* **Try it**
Provide an exact repetition of every entry, with no word altered.

* **Saved entries**
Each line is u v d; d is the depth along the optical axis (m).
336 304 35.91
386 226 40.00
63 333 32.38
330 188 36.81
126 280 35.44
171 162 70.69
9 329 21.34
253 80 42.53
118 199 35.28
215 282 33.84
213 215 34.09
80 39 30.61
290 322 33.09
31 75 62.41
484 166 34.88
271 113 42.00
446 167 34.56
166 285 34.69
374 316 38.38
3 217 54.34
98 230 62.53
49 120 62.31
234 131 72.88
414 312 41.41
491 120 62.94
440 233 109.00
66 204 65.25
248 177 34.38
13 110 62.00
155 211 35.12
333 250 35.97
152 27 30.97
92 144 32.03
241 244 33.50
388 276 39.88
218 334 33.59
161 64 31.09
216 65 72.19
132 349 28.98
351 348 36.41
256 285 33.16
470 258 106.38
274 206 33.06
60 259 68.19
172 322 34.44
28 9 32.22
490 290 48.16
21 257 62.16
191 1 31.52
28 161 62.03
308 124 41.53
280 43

* **Solved exercise**
Each line is u v d; d is the depth along the optical axis (m).
336 304 35.91
386 226 40.00
63 333 32.38
330 188 36.81
126 280 35.44
171 162 70.69
9 329 21.34
253 80 42.53
118 199 35.28
215 282 33.84
213 215 34.09
80 39 30.61
290 322 33.09
31 75 62.41
484 166 34.88
271 113 42.00
446 167 34.56
166 285 34.69
374 316 38.38
3 217 54.34
98 230 62.53
49 120 62.31
234 131 72.88
414 312 41.41
491 120 62.94
440 233 109.00
66 204 65.25
248 177 34.38
13 110 62.00
155 211 35.12
333 250 35.97
152 27 30.97
92 144 32.03
241 244 33.50
388 276 39.88
218 334 33.59
161 64 31.09
216 65 72.19
132 349 28.98
351 348 36.41
256 285 33.16
470 258 106.38
274 206 33.06
60 259 68.19
172 322 34.44
28 9 32.22
490 290 48.16
21 257 62.16
191 1 31.52
28 161 62.03
308 124 41.53
280 43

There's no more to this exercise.